▶ _Task goal_:
Print each record below precisely, with every picture left out of the copy.

▶ _Data for the task_:
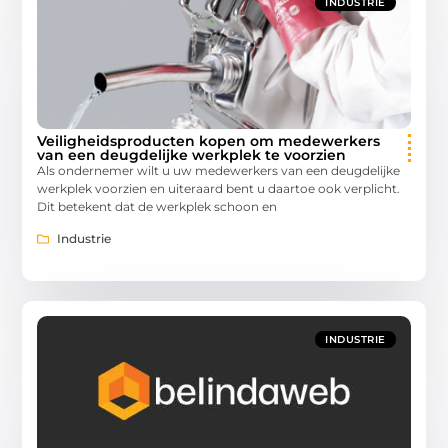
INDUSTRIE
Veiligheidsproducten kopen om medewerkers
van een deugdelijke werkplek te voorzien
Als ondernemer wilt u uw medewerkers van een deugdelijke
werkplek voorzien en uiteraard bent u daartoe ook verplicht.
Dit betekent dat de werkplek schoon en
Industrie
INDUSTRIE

▶ _Answer for this exercise_:
INDUSTRIE
Veiligheidsproducten kopen om medewerkers
van een deugdelijke werkplek te voorzien
Als ondernemer wilt u uw medewerkers van een deugdelijke
werkplek voorzien en uiteraard bent u daartoe ook verplicht.
Dit betekent dat de werkplek schoon en
Industrie
INDUSTRIE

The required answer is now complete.